= TO BE DONE =
Update the records below by replacing "bounding box" with "bounding rectangle" wherever it occurs, and leave everything else unchanged.

————

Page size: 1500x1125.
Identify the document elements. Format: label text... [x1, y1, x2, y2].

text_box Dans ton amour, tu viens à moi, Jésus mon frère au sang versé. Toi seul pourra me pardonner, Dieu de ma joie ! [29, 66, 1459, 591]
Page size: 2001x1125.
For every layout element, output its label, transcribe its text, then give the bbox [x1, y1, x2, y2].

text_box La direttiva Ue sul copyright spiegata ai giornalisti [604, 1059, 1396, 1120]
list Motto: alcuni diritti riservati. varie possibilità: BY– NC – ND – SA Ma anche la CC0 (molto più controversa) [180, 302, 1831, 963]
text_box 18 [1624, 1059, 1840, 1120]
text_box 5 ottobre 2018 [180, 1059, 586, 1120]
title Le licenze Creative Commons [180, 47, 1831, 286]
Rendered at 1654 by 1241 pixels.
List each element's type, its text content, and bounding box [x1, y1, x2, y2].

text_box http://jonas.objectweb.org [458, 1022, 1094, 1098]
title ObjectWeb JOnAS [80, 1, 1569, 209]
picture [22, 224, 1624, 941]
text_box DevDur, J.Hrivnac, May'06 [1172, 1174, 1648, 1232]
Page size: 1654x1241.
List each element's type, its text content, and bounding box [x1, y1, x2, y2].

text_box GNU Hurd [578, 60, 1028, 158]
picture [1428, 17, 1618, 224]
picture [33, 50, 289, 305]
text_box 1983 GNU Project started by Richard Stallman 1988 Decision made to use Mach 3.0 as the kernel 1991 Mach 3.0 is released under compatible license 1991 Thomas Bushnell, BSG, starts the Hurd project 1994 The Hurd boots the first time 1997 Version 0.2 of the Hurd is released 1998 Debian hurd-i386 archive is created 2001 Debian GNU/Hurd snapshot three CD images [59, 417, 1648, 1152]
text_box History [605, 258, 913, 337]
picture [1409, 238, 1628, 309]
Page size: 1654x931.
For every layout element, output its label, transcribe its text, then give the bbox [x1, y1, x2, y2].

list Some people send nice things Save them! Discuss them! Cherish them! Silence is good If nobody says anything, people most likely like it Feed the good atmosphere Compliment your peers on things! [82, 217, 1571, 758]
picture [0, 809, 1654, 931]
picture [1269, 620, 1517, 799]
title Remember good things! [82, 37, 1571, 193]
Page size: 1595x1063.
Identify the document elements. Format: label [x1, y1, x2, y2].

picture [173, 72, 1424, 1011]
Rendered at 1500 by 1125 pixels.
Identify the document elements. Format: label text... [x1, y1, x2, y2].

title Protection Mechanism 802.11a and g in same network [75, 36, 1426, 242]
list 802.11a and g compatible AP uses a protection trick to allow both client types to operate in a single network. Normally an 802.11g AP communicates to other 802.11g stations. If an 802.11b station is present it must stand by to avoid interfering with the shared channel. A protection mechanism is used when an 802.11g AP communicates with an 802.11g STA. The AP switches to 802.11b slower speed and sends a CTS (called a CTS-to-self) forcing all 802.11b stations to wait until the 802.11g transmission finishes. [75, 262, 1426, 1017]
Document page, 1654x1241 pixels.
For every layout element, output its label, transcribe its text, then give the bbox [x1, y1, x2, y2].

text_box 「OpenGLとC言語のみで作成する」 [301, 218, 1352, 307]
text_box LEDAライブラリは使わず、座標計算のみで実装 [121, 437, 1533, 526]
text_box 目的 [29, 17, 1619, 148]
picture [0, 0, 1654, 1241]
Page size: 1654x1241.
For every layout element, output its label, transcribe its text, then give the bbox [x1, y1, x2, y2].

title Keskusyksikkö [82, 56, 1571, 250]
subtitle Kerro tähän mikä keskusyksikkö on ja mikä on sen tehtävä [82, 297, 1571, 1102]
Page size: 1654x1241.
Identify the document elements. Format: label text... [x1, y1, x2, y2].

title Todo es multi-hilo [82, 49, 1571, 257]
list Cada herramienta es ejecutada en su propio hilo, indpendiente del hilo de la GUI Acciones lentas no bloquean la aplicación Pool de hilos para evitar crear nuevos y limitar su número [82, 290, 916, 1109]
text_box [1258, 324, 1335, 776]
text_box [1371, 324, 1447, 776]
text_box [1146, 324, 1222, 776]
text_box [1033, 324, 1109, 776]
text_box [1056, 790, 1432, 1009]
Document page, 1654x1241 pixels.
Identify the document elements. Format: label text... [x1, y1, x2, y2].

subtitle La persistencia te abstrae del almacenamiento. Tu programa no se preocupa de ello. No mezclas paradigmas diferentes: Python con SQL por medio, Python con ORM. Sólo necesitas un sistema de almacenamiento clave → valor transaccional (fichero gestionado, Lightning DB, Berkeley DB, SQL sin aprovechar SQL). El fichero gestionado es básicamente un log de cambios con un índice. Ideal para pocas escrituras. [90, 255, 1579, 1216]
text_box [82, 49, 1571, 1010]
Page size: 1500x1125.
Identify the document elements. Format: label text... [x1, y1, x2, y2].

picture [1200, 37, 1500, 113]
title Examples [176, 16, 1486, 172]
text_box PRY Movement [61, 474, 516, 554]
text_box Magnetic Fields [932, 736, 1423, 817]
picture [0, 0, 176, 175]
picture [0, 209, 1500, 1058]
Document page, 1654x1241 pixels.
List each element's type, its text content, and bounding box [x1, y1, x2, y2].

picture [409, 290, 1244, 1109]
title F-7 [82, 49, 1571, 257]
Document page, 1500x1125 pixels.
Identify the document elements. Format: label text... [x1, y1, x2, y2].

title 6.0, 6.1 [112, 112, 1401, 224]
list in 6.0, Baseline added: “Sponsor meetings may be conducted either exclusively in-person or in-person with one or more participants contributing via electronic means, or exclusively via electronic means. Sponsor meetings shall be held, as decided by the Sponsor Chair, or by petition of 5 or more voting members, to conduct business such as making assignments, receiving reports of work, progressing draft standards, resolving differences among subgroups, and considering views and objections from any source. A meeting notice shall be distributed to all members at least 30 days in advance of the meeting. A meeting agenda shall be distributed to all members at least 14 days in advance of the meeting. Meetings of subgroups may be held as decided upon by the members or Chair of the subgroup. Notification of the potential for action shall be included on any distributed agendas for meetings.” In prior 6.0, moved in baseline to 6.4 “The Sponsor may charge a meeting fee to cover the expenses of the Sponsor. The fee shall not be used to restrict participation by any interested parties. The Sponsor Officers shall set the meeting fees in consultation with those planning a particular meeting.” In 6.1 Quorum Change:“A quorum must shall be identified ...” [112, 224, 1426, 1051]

————

= ANSWER FOR THE TASK =
Page size: 1500x1125.
Identify the document elements. Format: label text... [x1, y1, x2, y2].

text_box Dans ton amour, tu viens à moi, Jésus mon frère au sang versé. Toi seul pourra me pardonner, Dieu de ma joie ! [29, 66, 1459, 591]
Page size: 2001x1125.
For every layout element, output its label, transcribe its text, then give the bbox [x1, y1, x2, y2].

text_box La direttiva Ue sul copyright spiegata ai giornalisti [604, 1059, 1396, 1120]
list Motto: alcuni diritti riservati. varie possibilità: BY– NC – ND – SA Ma anche la CC0 (molto più controversa) [180, 302, 1831, 963]
text_box 18 [1624, 1059, 1840, 1120]
text_box 5 ottobre 2018 [180, 1059, 586, 1120]
title Le licenze Creative Commons [180, 47, 1831, 286]
Rendered at 1654 by 1241 pixels.
List each element's type, its text content, and bounding rectangle [x1, y1, x2, y2].

text_box http://jonas.objectweb.org [458, 1022, 1094, 1098]
title ObjectWeb JOnAS [80, 1, 1569, 209]
picture [22, 224, 1624, 941]
text_box DevDur, J.Hrivnac, May'06 [1172, 1174, 1648, 1232]
Page size: 1654x1241.
List each element's type, its text content, and bounding rectangle [x1, y1, x2, y2].

text_box GNU Hurd [578, 60, 1028, 158]
picture [1428, 17, 1618, 224]
picture [33, 50, 289, 305]
text_box 1983 GNU Project started by Richard Stallman 1988 Decision made to use Mach 3.0 as the kernel 1991 Mach 3.0 is released under compatible license 1991 Thomas Bushnell, BSG, starts the Hurd project 1994 The Hurd boots the first time 1997 Version 0.2 of the Hurd is released 1998 Debian hurd-i386 archive is created 2001 Debian GNU/Hurd snapshot three CD images [59, 417, 1648, 1152]
text_box History [605, 258, 913, 337]
picture [1409, 238, 1628, 309]
Page size: 1654x931.
For every layout element, output its label, transcribe its text, then give the bbox [x1, y1, x2, y2].

list Some people send nice things Save them! Discuss them! Cherish them! Silence is good If nobody says anything, people most likely like it Feed the good atmosphere Compliment your peers on things! [82, 217, 1571, 758]
picture [0, 809, 1654, 931]
picture [1269, 620, 1517, 799]
title Remember good things! [82, 37, 1571, 193]
Page size: 1595x1063.
Identify the document elements. Format: label [x1, y1, x2, y2].

picture [173, 72, 1424, 1011]
Rendered at 1500 by 1125 pixels.
Identify the document elements. Format: label text... [x1, y1, x2, y2].

title Protection Mechanism 802.11a and g in same network [75, 36, 1426, 242]
list 802.11a and g compatible AP uses a protection trick to allow both client types to operate in a single network. Normally an 802.11g AP communicates to other 802.11g stations. If an 802.11b station is present it must stand by to avoid interfering with the shared channel. A protection mechanism is used when an 802.11g AP communicates with an 802.11g STA. The AP switches to 802.11b slower speed and sends a CTS (called a CTS-to-self) forcing all 802.11b stations to wait until the 802.11g transmission finishes. [75, 262, 1426, 1017]
Document page, 1654x1241 pixels.
For every layout element, output its label, transcribe its text, then give the bbox [x1, y1, x2, y2].

text_box 「OpenGLとC言語のみで作成する」 [301, 218, 1352, 307]
text_box LEDAライブラリは使わず、座標計算のみで実装 [121, 437, 1533, 526]
text_box 目的 [29, 17, 1619, 148]
picture [0, 0, 1654, 1241]
Page size: 1654x1241.
For every layout element, output its label, transcribe its text, then give the bbox [x1, y1, x2, y2].

title Keskusyksikkö [82, 56, 1571, 250]
subtitle Kerro tähän mikä keskusyksikkö on ja mikä on sen tehtävä [82, 297, 1571, 1102]
Page size: 1654x1241.
Identify the document elements. Format: label text... [x1, y1, x2, y2].

title Todo es multi-hilo [82, 49, 1571, 257]
list Cada herramienta es ejecutada en su propio hilo, indpendiente del hilo de la GUI Acciones lentas no bloquean la aplicación Pool de hilos para evitar crear nuevos y limitar su número [82, 290, 916, 1109]
text_box [1258, 324, 1335, 776]
text_box [1371, 324, 1447, 776]
text_box [1146, 324, 1222, 776]
text_box [1033, 324, 1109, 776]
text_box [1056, 790, 1432, 1009]
Document page, 1654x1241 pixels.
Identify the document elements. Format: label text... [x1, y1, x2, y2].

subtitle La persistencia te abstrae del almacenamiento. Tu programa no se preocupa de ello. No mezclas paradigmas diferentes: Python con SQL por medio, Python con ORM. Sólo necesitas un sistema de almacenamiento clave → valor transaccional (fichero gestionado, Lightning DB, Berkeley DB, SQL sin aprovechar SQL). El fichero gestionado es básicamente un log de cambios con un índice. Ideal para pocas escrituras. [90, 255, 1579, 1216]
text_box [82, 49, 1571, 1010]
Page size: 1500x1125.
Identify the document elements. Format: label text... [x1, y1, x2, y2].

picture [1200, 37, 1500, 113]
title Examples [176, 16, 1486, 172]
text_box PRY Movement [61, 474, 516, 554]
text_box Magnetic Fields [932, 736, 1423, 817]
picture [0, 0, 176, 175]
picture [0, 209, 1500, 1058]
Document page, 1654x1241 pixels.
List each element's type, its text content, and bounding rectangle [x1, y1, x2, y2].

picture [409, 290, 1244, 1109]
title F-7 [82, 49, 1571, 257]
Document page, 1500x1125 pixels.
Identify the document elements. Format: label text... [x1, y1, x2, y2].

title 6.0, 6.1 [112, 112, 1401, 224]
list in 6.0, Baseline added: “Sponsor meetings may be conducted either exclusively in-person or in-person with one or more participants contributing via electronic means, or exclusively via electronic means. Sponsor meetings shall be held, as decided by the Sponsor Chair, or by petition of 5 or more voting members, to conduct business such as making assignments, receiving reports of work, progressing draft standards, resolving differences among subgroups, and considering views and objections from any source. A meeting notice shall be distributed to all members at least 30 days in advance of the meeting. A meeting agenda shall be distributed to all members at least 14 days in advance of the meeting. Meetings of subgroups may be held as decided upon by the members or Chair of the subgroup. Notification of the potential for action shall be included on any distributed agendas for meetings.” In prior 6.0, moved in baseline to 6.4 “The Sponsor may charge a meeting fee to cover the expenses of the Sponsor. The fee shall not be used to restrict participation by any interested parties. The Sponsor Officers shall set the meeting fees in consultation with those planning a particular meeting.” In 6.1 Quorum Change:“A quorum must shall be identified ...” [112, 224, 1426, 1051]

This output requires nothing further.